Why be so angry with him, then? Why hate Ralph and not Luke? Blame her own fears and inadequacies, the huge, outraged resentment she felt because he had consistently rejected her when she loved and wanted him so much. And blame that stupid impulse which had led her to marry Luke O'neill. A betrayal of her own self and Ralph. No matter if she could never have married him, slept with him, had his child. No matter if he didn't want her, and he didn't want her. The fact remained that he was who she wanted, and she ought never to have settled for less.

But knowing the wrongs couldn't alter them. It was still Luke O'neill she had married, Luke O'neill's child she was carrying. How could she be happy at the thought of Luke O'neill's child, when even he didn't want it? Poor little thing. At least when it was born it would be its own piece of humanity, and could be loved as that. Only . . . What wouldn't she give, for Ralph de Bricassart's child? The impossible, the never-to-be. He served an institution which insisted on having all of him, even that part of him she had no use for, his manhood.
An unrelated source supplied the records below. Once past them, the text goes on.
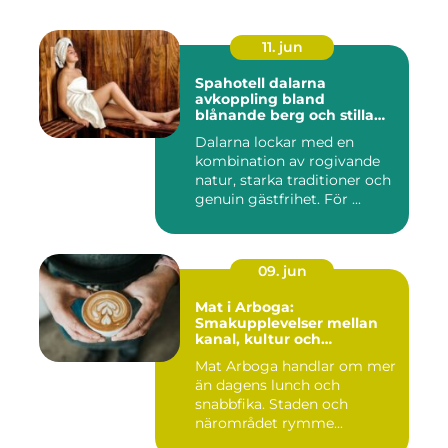
11. jun
Spahotell dalarna
avkoppling bland
blånande berg och stilla
vatten
Dalarna lockar med en
kombination av rogivande
natur, starka traditioner och
genuin gästfrihet. För ...
09. jun
Mat i Arboga:
Smakupplevelser mellan
kanal, kultur och
småstadscharm
Mat Arboga handlar om mer
än dagens lunch och
snabbfika. Staden och
närområdet rymme...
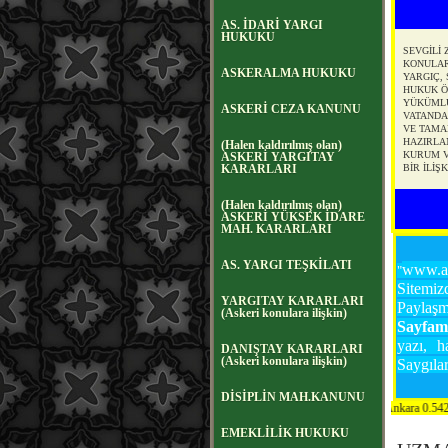
AS. İDARİ YARGI
HUKUKU
SEVGİLİ 
KONULARA
ASKERALMA HUKUKU
YARGIÇ, 
HUKUK Ö
YÜKÜMLÜ
ASKERİ CEZA KANUNU
VATANDAŞ
VE TAMA
HAZIRLAN
(Halen kaldırılmış olan)
KURUM V
ASKERİ YARGITAY
KARARLARI
BİR İLİŞ
(Halen kaldırılmış olan)
ASKERİ YÜKSEK İDARE
MAH. KARARLARI
AS. YARGI TEŞKİLATI
www.as
"
Sitemiz
YARGITAY KARARLARI
Paylaşma
(Askeri konulara ilişkin)
Sayfa
yazı, h
DANIŞTAY KARARLARI
(Askeri konulara ilişkin)
Saygılar
DİSİPLİN MAH.KANUNU
WWW.ASKERIHUKUK.NET Admin: Av. 
EMEKLİLİK HUKUKU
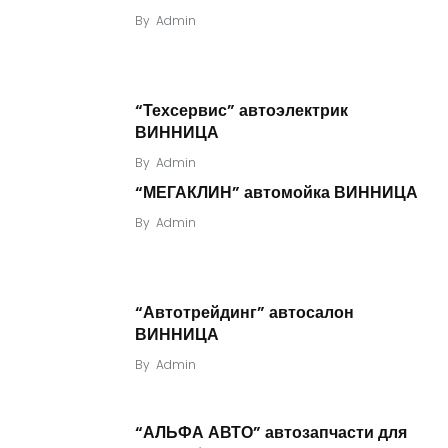
By
Admin
“Техсервис” автоэлектрик
ВИННИЦА
By
Admin
“МЕГАКЛИН” автомойка ВИННИЦА
By
Admin
“Автотрейдинг” автосалон
ВИННИЦА
By
Admin
“АЛЬФА АВТО” автозапчасти для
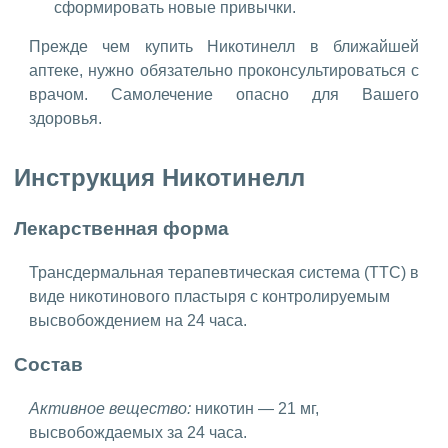
сформировать новые привычки.
Прежде чем купить Никотинелл в ближайшей
аптеке, нужно обязательно проконсультироваться с
врачом. Самолечение опасно для Вашего
здоровья.
Инструкция Никотинелл
Лекарственная форма
Трансдермальная терапевтическая система (ТТС) в
виде никотинового пластыря с контролируемым
высвобождением на 24 часа.
Состав
Активное вещество:
никотин — 21 мг,
высвобождаемых за 24 часа.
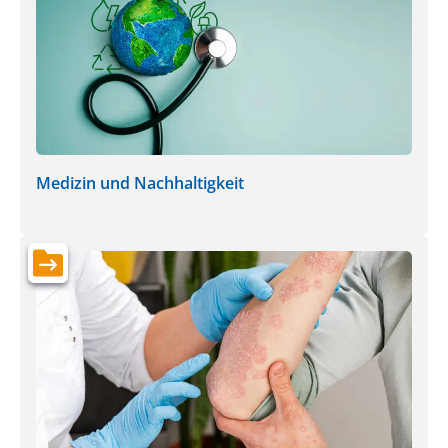
Medizin und Nachhaltigkeit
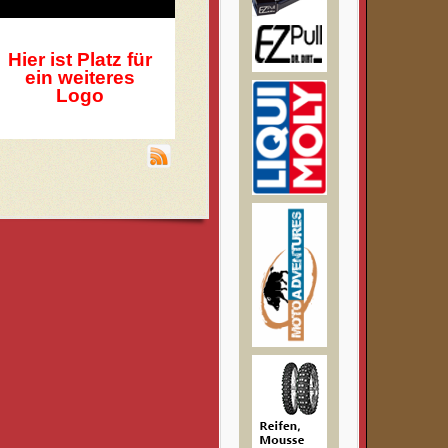
Hier ist Platz für
ein weiteres
Logo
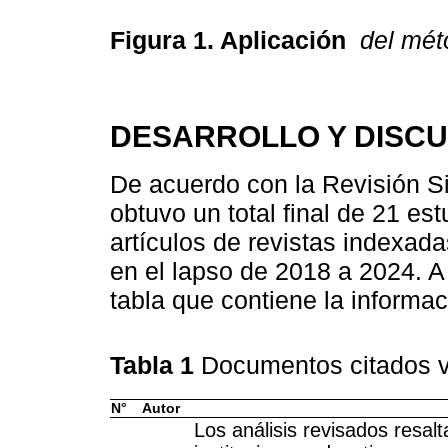
Figura 1. Aplicación
del mé
DESARROLLO Y DISCU
De acuerdo con la Revisión Si
obtuvo un total final de 21 es
artículos de revistas indexada
en el lapso de 2018 a 2024. A
tabla que contiene la informac
Tabla 1
Documentos citados v
N°
Autor
Los análisis revisados resalt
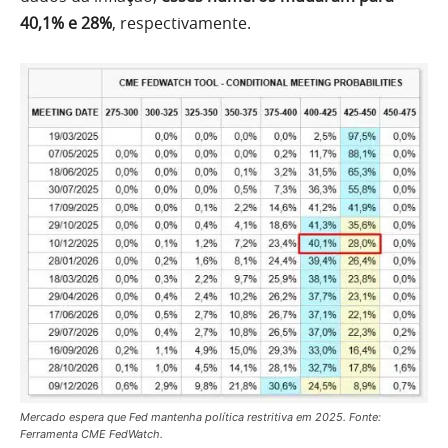
40,1% e 28%
, respectivamente.
Mercado espera que Fed mantenha política restritiva em 2025. Fonte:
Ferramenta CME FedWatch.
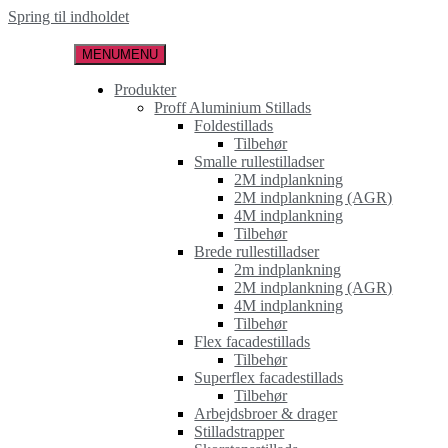
Spring til indholdet
MENU
MENU
Produkter
Proff Aluminium Stillads
Foldestillads
Tilbehør
Smalle rullestilladser
2M indplankning
2M indplankning (AGR)
4M indplankning
Tilbehør
Brede rullestilladser
2m indplankning
2M indplankning (AGR)
4M indplankning
Tilbehør
Flex facadestillads
Tilbehør
Superflex facadestillads
Tilbehør
Arbejdsbroer & drager
Stilladstrapper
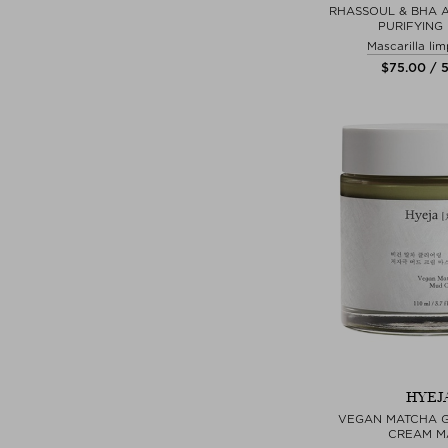
RHASSOUL & BHA A
PURIFYING
Mascarilla li
$‌75.00 / 
HYEJ
VEGAN MATCHA 
CREAM M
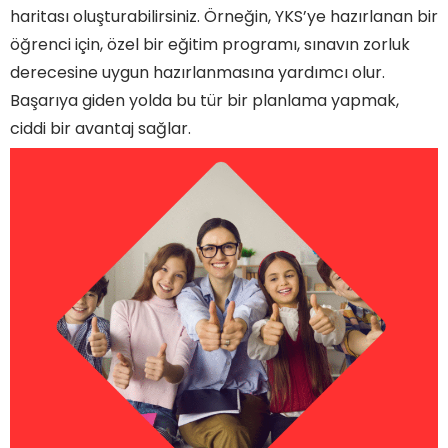
haritası oluşturabilirsiniz. Örneğin, YKS’ye hazırlanan bir
öğrenci için, özel bir eğitim programı, sınavın zorluk
derecesine uygun hazırlanmasına yardımcı olur.
Başarıya giden yolda bu tür bir planlama yapmak,
ciddi bir avantaj sağlar.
That Mother Church required from him as a sacrifice to her power as an institution, and thus wasted him, stamped his being out of being, made sure that when he stopped he would be stopped forever. Only one day she would have to pay for her greed. One day there wouldn't be any more Ralph de Bricassarts, because they'd value their manhood enough to see that her demanding it of them was a useless sacrifice, having no meaning whatsoever .... Suddenly she stood up and waddled through to the living room, where Anne was sitting reading an underground copy of Norman Lindsay's banned novel, Redheap, very obviously enjoying every forbidden word. "Anne, I think you're going to get your wish."

Anne looked up absently. "What, dear?"

"Phone Doc Smith. I'm going to have this wretched baby here and now." "Oh, my God! Get into the bedroom and lie down--not your bedroom, ours!" Cursing the whims of fate and the determination of babies, Doc Smith hurried out from Dungloe in hisbattered car with the local midwife in the back and as much equipment as he could carry from his little cottage hospital. No use taking her there; he could do as much for her at Himmelhoch. But Cairns was where she ought to be. "Have you let the husband know?" he asked as he pounded up the front steps, his midwife behind him.

"I sent a telegram. She's in my room; I thought it would give you more space."